The files named “data_explo_hmm.npy”, “data_dbsharppH_hmm.npy”, “lengths_explo_hmm.npy” and “lengths_dbsharppH_hmm.npy” are reduced versions of the dataset containing only the information used for clustering and BASS.
The Python code to run BASS on the exploration and aversive environment data is in main_explo.py main_acid.py
These take input the Gaussian Mixture Model learned in the previous section, whose parameters are stored in the three files named acid_*.npy. They also require the four data files “data_explo_hmm.npy”, “data_dbsharppH_hmm.npy”, “lengths_explo_hmm.npy” and “lengths_dbsharppH_hmm.npy” generated from the analysis.
The parameters used in the paper are eps = 0.1, p_d = 0.2, Jthr = 0.15. To start with, we recommend running these two files with parameter eps = 0 since it is quicker to converge. The rest of the parameters are unused except for w_thr (anything less than 1e-3 works equally well, setting too low takes very long time to converge).

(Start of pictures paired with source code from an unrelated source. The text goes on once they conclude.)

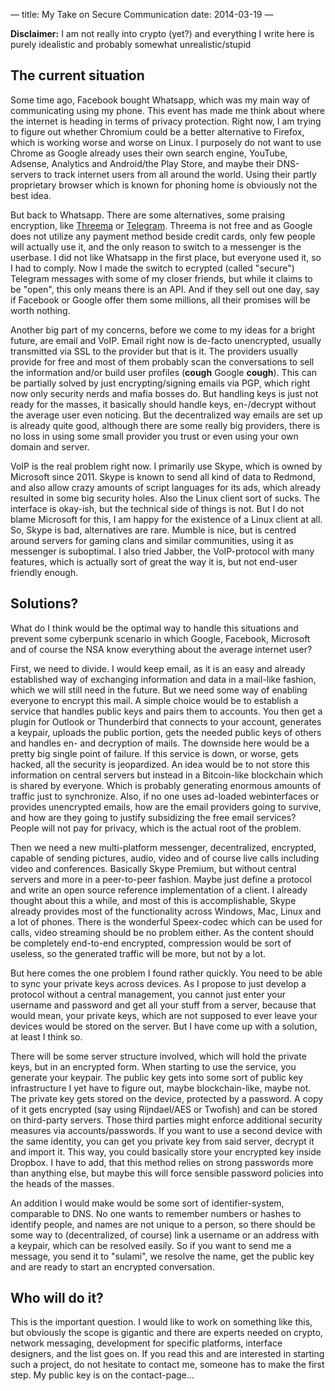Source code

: ---
title: My Take on Secure Communication
date: 2014-03-19
---

*Disclaimer:* I am not really into crypto (yet?) and everything I write
here is purely idealistic and probably somewhat unrealistic/stupid

** The current situation
   :PROPERTIES:
   :CUSTOM_ID: the-current-situation
   :END:

Some time ago, Facebook bought Whatsapp, which was my main way of
communicating using my phone. This event has made me think about where
the internet is heading in terms of privacy protection. Right now, I am
trying to figure out whether Chromium could be a better alternative to
Firefox, which is working worse and worse on Linux. I purposely do not
want to use Chrome as Google already uses their own search engine,
YouTube, Adsense, Analytics and Android/the Play Store, and maybe their
DNS-servers to track internet users from all around the world. Using
their partly proprietary browser which is known for phoning home is
obviously not the best idea.

But back to Whatsapp. There are some alternatives, some praising
encryption, like [[https://threema.ch/en/][Threema]] or
[[https://telegram.org/][Telegram]]. Threema is not free and as Google
does not utilize any payment method beside credit cards, only few people
will actually use it, and the only reason to switch to a messenger is
the userbase. I did not like Whatsapp in the first place, but everyone
used it, so I had to comply. Now I made the switch to ecrypted (called
"secure") Telegram messages with some of my closer friends, but while it
claims to be "open", this only means there is an API. And if they sell
out one day, say if Facebook or Google offer them some millions, all
their promises will be worth nothing.

Another big part of my concerns, before we come to my ideas for a bright
future, are email and VoIP. Email right now is de-facto unencrypted,
usually transmitted via SSL to the provider but that is it. The
providers usually provide for free and most of them probably scan the
conversations to sell the information and/or build user profiles
(*cough* Google *cough*). This can be partially solved by just
encrypting/signing emails via PGP, which right now only security nerds
and mafia bosses do. But handling keys is just not ready for the masses,
it basically should handle keys, en-/decrypt without the average user
even noticing. But the decentralized way emails are set up is already
quite good, although there are some really big providers, there is no
loss in using some small provider you trust or even using your own
domain and server.

VoIP is the real problem right now. I primarily use Skype, which is
owned by Microsoft since 2011. Skype is known to send all kind of data
to Redmond, and also allow crazy amounts of script languages for its
ads, which already resulted in some big security holes. Also the Linux
client sort of sucks. The interface is okay-ish, but the technical side
of things is not. But I do not blame Microsoft for this, I am happy for
the existence of a Linux client at all. So, Skype is bad, alternatives
are rare. Mumble is nice, but is centred around servers for gaming clans
and similar communities, using it as messenger is suboptimal. I also
tried Jabber, the VoIP-protocol with many features, which is actually
sort of great the way it is, but not end-user friendly enough.

** Solutions?
   :PROPERTIES:
   :CUSTOM_ID: solutions
   :END:

What do I think would be the optimal way to handle this situations and
prevent some cyberpunk scenario in which Google, Facebook, Microsoft and
of course the NSA know everything about the average internet user?

First, we need to divide. I would keep email, as it is an easy and
already established way of exchanging information and data in a
mail-like fashion, which we will still need in the future. But we need
some way of enabling everyone to encrypt this mail. A simple choice
would be to establish a service that handles public keys and pairs them
to accounts. You then get a plugin for Outlook or Thunderbird that
connects to your account, generates a keypair, uploads the public
portion, gets the needed public keys of others and handles en- and
decryption of mails. The downside here would be a pretty big single
point of failure. If this service is down, or worse, gets hacked, all
the security is jeopardized. An idea would be to not store this
information on central servers but instead in a Bitcoin-like blockchain
which is shared by everyone. Which is probably generating enormous
amounts of traffic just to synchronize. Also, if no one uses ad-loaded
webinterfaces or provides unencrypted emails, how are the email
providers going to survive, and how are they going to justify
subsidizing the free email services? People will not pay for privacy,
which is the actual root of the problem.

Then we need a new multi-platform messenger, decentralized, encrypted,
capable of sending pictures, audio, video and of course live calls
including video and conferences. Basically Skype Premium, but without
central servers and more in a peer-to-peer fashion. Maybe just define a
protocol and write an open source reference implementation of a client.
I already thought about this a while, and most of this is
accomplishable, Skype already provides most of the functionality across
Windows, Mac, Linux and a lot of phones. There is the wonderful
Speex-codec which can be used for calls, video streaming should be no
problem either. As the content should be completely end-to-end
encrypted, compression would be sort of useless, so the generated
traffic will be more, but not by a lot.

But here comes the one problem I found rather quickly. You need to be
able to sync your private keys across devices. As I propose to just
develop a protocol without a central management, you cannot just enter
your username and password and get all your stuff from a server, because
that would mean, your private keys, which are not supposed to ever leave
your devices would be stored on the server. But I have come up with a
solution, at least I think so.

There will be some server structure involved, which will hold the
private keys, but in an encrypted form. When starting to use the
service, you generate your keypair. The public key gets into some sort
of public key infrastructure I yet have to figure out, maybe
blockchain-like, maybe not. The private key gets stored on the device,
protected by a password. A copy of it gets encrypted (say using
Rijndael/AES or Twofish) and can be stored on third-party servers. Those
third parties might enforce additional security measures via
accounts/passwords. If you want to use a second device with the same
identity, you can get you private key from said server, decrypt it and
import it. This way, you could basically store your encrypted key inside
Dropbox. I have to add, that this method relies on strong passwords more
than anything else, but maybe this will force sensible password policies
into the heads of the masses.

An addition I would make would be some sort of identifier-system,
comparable to DNS. No one wants to remember numbers or hashes to
identify people, and names are not unique to a person, so there should
be some way to (decentralized, of course) link a username or an address
with a keypair, which can be resolved easily. So if you want to send me
a message, you send it to "sulami", we resolve the name, get the public
key and are ready to start an encrypted conversation.

** Who will do it?
   :PROPERTIES:
   :CUSTOM_ID: who-will-do-it
   :END:

This is the important question. I would like to work on something like
this, but obviously the scope is gigantic and there are experts needed
on crypto, network messaging, development for specific platforms,
interface designers, and the list goes on. If you read this and are
interested in starting such a project, do not hesitate to contact me,
someone has to make the first step. My public key is on the
contact-page...
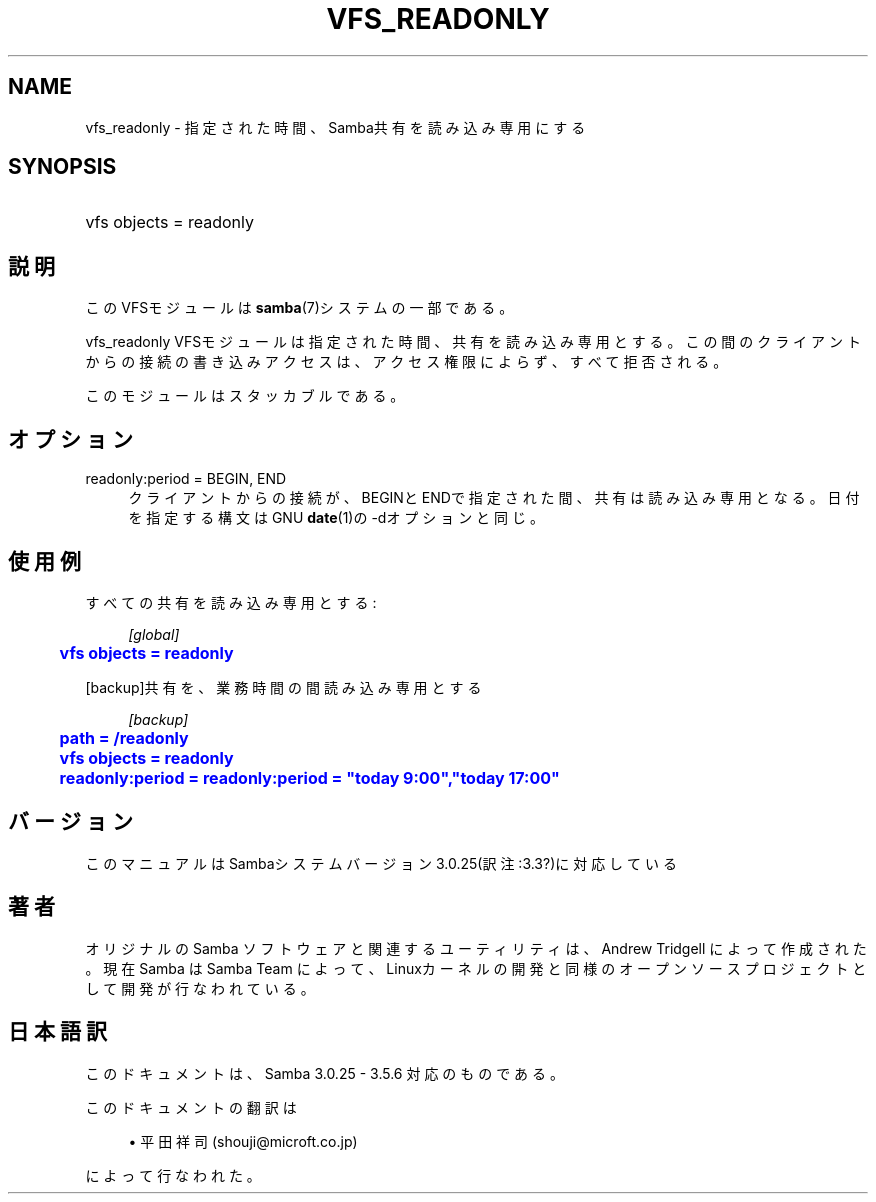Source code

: '\" t
.\"     Title: vfs_readonly
.\"    Author: [FIXME: author] [see http://docbook.sf.net/el/author]
.\" Generator: DocBook XSL Stylesheets v1.75.2 <http://docbook.sf.net/>
.\"      Date: 11/11/2010
.\"    Manual: システム管理ツール
.\"    Source: Samba 3.5
.\"  Language: English
.\"
.TH "VFS_READONLY" "8" "11/11/2010" "Samba 3\&.5" "システム管理ツール"
.\" -----------------------------------------------------------------
.\" * set default formatting
.\" -----------------------------------------------------------------
.\" disable hyphenation
.nh
.\" disable justification (adjust text to left margin only)
.ad l
.\" -----------------------------------------------------------------
.\" * MAIN CONTENT STARTS HERE *
.\" -----------------------------------------------------------------
.SH "NAME"
vfs_readonly \- 指定された時間、Samba共有を読み込み専用にする
.SH "SYNOPSIS"
.HP \w'\ 'u
vfs objects = readonly
.SH "説明"
.PP
このVFSモジュールは
\fBsamba\fR(7)システムの一部である。
.PP
vfs_readonly
VFSモジュールは指定された時間、 共有を読み込み専用とする。この間のクライアントからの接続の書き込み アクセスは、アクセス権限によらず、すべて拒否される。
.PP
このモジュールはスタッカブルである。
.SH "オプション"
.PP
readonly:period = BEGIN, END
.RS 4
クライアントからの接続が、BEGINとENDで指定された間、共有は読み込み専用となる。 日付を指定する構文はGNU
\fBdate\fR(1)の\-dオプションと同じ。
.RE
.SH "使用例"
.PP
すべての共有を読み込み専用とする:
.sp
.if n \{\
.RS 4
.\}
.nf
        \fI[global]\fR
	\m[blue]\fBvfs objects = readonly\fR\m[]
.fi
.if n \{\
.RE
.\}
.PP
[backup]共有を、業務時間の間読み込み専用とする
.sp
.if n \{\
.RS 4
.\}
.nf
        \fI[backup]\fR
	\m[blue]\fBpath = /readonly\fR\m[]
	\m[blue]\fBvfs objects = readonly\fR\m[]
	\m[blue]\fBreadonly:period = readonly:period = "today 9:00","today 17:00"\fR\m[]
.fi
.if n \{\
.RE
.\}
.SH "バージョン"
.PP
このマニュアルはSambaシステムバージョン3\&.0\&.25(訳注:3\&.3?)に対応している
.SH "著者"
.PP
オリジナルの Samba ソフトウェアと関連するユーティリティは、Andrew Tridgell によって作成された。現在 Samba は Samba Team に よって、Linuxカーネルの開発と同様のオープンソースプロジェクト として開発が行なわれている。
.SH "日本語訳"
.PP
このドキュメントは、Samba 3\&.0\&.25 \- 3\&.5\&.6 対応のものである。
.PP
このドキュメントの翻訳は
.sp
.RS 4
.ie n \{\
\h'-04'\(bu\h'+03'\c
.\}
.el \{\
.sp -1
.IP \(bu 2.3
.\}
平田祥司 (shouji@microft\&.co\&.jp)
.sp
.RE
によって行なわれた。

The output from BASS can be read by another Jupyter notebook, see below.
The code used to analyze the output from BASS is included in “analyze BASS output files, final version.ipynb”. This includes extracting the dictionary of motifs in exploratory and aversive environments and generating the various plots presented in the paper.
Some of the files generated in this code are used as input for the “Zebrafish_larvae_analysis_acid_data_final.ipynb” notebook (see comments).
The “motifs_compare” folder contains the dictionaries obtained by running BASS on the exploratory and aversive datasets (five trials each).